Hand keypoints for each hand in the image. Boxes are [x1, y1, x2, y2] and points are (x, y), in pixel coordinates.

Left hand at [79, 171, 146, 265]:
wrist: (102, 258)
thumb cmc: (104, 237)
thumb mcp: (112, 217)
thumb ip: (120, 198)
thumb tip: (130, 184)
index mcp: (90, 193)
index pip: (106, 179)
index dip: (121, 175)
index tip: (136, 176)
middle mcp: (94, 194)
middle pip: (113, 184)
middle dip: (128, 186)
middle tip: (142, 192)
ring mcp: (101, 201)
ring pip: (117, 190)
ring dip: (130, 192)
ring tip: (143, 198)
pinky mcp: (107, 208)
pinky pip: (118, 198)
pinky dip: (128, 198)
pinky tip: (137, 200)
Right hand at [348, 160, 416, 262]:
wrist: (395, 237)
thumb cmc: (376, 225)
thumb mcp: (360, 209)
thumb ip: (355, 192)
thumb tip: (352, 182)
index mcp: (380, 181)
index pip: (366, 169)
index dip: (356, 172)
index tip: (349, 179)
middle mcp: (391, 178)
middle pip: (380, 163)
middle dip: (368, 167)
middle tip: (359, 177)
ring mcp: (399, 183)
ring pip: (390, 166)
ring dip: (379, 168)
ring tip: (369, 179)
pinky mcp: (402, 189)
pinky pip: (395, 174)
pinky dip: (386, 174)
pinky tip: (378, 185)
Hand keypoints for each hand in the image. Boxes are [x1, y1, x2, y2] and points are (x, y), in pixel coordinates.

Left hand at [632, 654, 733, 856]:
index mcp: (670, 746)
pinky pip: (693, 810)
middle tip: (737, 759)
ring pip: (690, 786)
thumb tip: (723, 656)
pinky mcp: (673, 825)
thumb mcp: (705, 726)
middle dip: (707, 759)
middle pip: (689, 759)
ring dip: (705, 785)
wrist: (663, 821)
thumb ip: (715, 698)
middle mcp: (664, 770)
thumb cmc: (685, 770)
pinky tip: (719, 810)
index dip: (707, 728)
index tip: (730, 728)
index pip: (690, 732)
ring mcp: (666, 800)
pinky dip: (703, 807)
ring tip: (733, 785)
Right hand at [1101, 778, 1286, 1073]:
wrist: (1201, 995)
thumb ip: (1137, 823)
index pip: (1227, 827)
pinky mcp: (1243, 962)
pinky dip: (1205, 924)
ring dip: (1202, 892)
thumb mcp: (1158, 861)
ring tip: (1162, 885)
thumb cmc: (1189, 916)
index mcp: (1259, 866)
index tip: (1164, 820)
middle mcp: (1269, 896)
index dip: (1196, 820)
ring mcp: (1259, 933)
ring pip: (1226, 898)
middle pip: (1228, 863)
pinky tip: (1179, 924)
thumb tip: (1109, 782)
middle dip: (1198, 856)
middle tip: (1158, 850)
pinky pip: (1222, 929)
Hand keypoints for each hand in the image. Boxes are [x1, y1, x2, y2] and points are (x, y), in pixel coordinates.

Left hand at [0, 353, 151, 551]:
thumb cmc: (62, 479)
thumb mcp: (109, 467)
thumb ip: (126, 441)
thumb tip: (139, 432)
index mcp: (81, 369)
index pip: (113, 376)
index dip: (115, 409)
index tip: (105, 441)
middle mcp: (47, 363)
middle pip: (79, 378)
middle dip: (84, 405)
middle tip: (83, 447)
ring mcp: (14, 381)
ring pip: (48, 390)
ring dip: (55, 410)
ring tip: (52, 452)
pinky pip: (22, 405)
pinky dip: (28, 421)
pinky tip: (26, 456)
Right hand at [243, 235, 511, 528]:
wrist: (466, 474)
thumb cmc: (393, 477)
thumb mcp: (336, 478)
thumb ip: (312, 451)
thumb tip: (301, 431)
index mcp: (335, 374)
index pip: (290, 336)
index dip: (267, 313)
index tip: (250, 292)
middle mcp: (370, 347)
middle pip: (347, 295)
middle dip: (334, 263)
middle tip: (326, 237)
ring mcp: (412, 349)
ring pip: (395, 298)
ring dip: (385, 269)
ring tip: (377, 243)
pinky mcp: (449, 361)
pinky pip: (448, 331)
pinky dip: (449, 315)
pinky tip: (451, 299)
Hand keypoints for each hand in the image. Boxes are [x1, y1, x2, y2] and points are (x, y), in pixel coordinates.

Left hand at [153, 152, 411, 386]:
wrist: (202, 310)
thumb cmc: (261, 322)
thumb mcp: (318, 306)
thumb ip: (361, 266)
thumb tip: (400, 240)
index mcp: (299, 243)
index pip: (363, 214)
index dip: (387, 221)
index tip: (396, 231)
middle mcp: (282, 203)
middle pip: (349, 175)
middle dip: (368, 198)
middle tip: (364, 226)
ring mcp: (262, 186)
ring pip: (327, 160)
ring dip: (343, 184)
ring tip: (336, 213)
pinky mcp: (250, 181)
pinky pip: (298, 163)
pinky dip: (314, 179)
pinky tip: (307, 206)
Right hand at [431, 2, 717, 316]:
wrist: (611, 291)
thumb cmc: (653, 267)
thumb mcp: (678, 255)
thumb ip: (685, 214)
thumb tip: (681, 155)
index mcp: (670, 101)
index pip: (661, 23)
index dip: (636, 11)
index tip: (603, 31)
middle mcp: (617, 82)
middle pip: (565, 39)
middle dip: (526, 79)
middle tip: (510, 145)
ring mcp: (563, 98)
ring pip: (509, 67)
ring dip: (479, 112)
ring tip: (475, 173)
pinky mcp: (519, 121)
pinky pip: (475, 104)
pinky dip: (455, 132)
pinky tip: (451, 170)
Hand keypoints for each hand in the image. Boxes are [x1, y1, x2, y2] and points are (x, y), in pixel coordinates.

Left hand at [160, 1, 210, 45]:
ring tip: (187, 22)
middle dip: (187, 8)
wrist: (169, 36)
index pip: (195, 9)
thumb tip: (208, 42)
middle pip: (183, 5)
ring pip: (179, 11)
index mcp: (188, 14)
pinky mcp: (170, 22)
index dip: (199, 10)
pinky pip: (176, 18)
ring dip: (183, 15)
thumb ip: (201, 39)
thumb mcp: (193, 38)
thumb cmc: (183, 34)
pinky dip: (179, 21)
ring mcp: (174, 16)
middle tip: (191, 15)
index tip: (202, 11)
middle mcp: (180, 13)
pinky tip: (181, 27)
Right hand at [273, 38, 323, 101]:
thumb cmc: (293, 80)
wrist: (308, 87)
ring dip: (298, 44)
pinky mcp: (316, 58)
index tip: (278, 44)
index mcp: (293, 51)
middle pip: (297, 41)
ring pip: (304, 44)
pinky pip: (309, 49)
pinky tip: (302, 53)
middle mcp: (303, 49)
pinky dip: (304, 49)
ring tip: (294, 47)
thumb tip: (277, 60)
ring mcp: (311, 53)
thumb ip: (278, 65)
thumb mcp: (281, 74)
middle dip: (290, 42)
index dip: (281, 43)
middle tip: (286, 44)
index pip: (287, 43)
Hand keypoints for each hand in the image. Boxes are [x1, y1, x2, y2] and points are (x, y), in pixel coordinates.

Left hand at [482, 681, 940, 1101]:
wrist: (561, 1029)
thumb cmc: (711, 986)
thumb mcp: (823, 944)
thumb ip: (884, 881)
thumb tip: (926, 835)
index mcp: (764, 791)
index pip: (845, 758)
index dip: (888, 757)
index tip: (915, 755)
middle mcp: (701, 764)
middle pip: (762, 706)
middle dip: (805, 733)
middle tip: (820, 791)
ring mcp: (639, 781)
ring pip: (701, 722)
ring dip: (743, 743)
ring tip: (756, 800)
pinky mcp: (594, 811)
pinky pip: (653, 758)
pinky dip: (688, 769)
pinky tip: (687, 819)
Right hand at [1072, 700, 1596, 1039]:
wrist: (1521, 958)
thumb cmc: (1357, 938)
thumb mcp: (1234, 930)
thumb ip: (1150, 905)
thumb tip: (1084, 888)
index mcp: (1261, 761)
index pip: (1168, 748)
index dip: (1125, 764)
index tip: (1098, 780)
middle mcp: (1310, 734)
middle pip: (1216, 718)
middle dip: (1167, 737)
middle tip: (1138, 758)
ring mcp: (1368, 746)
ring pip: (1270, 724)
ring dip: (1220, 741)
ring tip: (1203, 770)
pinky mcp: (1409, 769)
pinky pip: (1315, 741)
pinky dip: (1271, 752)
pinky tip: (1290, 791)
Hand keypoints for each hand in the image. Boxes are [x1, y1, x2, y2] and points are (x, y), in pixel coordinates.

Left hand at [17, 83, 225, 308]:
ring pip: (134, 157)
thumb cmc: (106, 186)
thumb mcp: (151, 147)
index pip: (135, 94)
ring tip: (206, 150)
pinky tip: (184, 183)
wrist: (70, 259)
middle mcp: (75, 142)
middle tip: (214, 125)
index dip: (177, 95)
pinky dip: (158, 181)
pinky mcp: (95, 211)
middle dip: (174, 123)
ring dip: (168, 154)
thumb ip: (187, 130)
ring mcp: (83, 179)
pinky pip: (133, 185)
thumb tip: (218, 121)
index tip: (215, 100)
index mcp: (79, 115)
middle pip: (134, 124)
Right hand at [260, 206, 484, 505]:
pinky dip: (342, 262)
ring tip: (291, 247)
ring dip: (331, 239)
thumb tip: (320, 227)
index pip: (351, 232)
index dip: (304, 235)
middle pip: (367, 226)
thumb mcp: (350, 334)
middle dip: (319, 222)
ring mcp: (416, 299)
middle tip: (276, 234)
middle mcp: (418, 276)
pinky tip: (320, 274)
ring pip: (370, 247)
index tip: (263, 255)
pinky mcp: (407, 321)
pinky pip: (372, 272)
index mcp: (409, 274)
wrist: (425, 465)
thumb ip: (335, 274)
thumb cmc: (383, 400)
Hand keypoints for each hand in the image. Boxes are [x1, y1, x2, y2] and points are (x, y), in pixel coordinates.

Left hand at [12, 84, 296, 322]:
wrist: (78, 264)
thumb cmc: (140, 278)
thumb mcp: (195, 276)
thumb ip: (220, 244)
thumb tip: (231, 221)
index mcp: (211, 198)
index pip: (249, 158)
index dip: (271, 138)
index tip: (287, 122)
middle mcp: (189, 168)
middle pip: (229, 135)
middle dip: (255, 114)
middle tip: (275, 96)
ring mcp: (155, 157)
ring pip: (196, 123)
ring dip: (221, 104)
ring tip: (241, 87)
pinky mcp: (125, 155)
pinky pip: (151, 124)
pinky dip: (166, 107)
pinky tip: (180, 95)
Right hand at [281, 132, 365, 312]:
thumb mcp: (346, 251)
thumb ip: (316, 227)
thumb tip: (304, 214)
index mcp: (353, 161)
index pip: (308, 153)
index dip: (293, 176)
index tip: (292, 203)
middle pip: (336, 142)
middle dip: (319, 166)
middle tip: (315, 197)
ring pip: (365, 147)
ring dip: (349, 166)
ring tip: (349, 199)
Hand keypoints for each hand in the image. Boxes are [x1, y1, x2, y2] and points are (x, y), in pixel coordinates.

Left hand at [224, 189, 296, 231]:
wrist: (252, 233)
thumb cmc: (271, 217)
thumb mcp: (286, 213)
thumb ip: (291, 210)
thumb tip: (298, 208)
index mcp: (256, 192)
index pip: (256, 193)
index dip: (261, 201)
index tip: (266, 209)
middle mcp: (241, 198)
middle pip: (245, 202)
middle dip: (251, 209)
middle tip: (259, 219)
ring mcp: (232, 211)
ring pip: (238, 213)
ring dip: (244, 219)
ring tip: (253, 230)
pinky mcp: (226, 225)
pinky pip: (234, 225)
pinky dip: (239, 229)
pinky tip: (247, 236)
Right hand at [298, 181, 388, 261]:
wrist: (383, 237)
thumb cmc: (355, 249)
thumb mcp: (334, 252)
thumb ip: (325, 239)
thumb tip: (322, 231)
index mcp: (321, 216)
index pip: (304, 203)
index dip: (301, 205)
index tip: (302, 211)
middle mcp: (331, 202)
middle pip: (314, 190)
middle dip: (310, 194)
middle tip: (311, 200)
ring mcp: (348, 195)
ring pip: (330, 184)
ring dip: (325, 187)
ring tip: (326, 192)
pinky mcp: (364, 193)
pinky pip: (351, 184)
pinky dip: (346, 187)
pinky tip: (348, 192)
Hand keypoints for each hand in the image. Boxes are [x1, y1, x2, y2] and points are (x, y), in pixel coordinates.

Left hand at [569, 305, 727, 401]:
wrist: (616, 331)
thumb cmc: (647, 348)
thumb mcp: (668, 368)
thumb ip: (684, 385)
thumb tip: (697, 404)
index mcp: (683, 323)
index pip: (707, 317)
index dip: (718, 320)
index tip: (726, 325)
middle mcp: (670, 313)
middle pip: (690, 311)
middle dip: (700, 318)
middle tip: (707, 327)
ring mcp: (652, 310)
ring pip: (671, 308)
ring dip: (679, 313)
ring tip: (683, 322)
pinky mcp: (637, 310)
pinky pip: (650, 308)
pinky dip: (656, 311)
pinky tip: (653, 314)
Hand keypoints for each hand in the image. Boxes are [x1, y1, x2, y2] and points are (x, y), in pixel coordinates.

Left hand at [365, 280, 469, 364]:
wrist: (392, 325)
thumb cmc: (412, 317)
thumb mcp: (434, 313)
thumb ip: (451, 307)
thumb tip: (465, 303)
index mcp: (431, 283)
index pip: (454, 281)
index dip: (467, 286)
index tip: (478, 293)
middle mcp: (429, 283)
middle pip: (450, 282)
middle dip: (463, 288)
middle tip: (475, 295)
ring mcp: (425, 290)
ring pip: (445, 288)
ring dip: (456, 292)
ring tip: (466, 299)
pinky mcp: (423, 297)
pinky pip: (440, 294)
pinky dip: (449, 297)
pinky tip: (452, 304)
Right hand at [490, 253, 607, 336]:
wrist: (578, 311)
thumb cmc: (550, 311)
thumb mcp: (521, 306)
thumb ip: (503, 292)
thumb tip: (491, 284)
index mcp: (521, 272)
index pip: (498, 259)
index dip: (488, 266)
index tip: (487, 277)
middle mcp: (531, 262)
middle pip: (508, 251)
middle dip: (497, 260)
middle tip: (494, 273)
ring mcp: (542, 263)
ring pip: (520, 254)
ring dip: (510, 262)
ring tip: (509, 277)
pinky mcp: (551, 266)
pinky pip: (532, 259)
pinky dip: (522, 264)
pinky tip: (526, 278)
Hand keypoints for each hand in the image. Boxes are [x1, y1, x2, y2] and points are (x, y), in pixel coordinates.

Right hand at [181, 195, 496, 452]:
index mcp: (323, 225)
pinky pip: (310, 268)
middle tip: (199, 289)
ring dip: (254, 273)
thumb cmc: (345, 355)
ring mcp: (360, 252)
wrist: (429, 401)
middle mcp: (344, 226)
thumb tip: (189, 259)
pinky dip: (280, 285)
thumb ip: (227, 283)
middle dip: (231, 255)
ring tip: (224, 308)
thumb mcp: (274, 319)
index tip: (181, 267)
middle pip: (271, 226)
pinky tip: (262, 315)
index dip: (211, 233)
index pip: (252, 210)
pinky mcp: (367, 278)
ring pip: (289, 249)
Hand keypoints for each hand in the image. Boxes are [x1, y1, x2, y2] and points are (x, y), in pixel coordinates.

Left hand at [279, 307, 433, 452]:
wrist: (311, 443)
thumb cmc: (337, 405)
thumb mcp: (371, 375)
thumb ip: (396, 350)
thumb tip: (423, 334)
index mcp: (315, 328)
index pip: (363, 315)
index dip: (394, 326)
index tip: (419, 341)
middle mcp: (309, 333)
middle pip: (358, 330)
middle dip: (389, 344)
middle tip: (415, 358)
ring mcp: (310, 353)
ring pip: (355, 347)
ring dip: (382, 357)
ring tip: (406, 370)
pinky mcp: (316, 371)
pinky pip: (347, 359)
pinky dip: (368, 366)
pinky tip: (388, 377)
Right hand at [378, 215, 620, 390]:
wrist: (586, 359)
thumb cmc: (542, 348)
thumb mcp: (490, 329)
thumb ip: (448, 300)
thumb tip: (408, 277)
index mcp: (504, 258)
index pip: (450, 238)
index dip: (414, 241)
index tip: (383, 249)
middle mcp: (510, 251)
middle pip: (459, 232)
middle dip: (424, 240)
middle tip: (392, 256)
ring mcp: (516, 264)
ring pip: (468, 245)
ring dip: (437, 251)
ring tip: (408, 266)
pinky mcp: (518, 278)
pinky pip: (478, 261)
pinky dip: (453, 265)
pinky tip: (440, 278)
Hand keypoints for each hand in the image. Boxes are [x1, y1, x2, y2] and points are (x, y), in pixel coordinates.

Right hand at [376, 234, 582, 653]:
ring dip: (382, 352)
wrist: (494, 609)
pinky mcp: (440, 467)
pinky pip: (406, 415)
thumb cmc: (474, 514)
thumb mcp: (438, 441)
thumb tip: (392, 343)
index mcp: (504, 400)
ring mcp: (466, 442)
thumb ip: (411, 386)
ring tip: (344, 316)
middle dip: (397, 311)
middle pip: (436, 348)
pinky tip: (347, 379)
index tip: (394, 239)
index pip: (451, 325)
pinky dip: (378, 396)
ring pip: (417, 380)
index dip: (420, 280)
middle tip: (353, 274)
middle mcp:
§ §
**Requirement:** Using the material above, transcribe exactly the lines from the line with "middle tip: (199, 289)" to the line with "ring pip: (289, 249)"; both count, and nothing else goes in.

**Task response:**
middle tip: (199, 289)
ring dip: (254, 273)
thumb cmc: (345, 355)
ring mcp: (360, 252)
wrist: (429, 401)
middle mcp: (344, 226)
thumb tip: (189, 259)
pinky dip: (280, 285)
thumb ip: (227, 283)
middle dip: (231, 255)
ring tip: (224, 308)
thumb mcp: (274, 319)
index tip: (181, 267)
middle pip: (271, 226)
pinky tip: (262, 315)
index dip: (211, 233)
index pip: (252, 210)
pinky mcp: (367, 278)
ring pip: (289, 249)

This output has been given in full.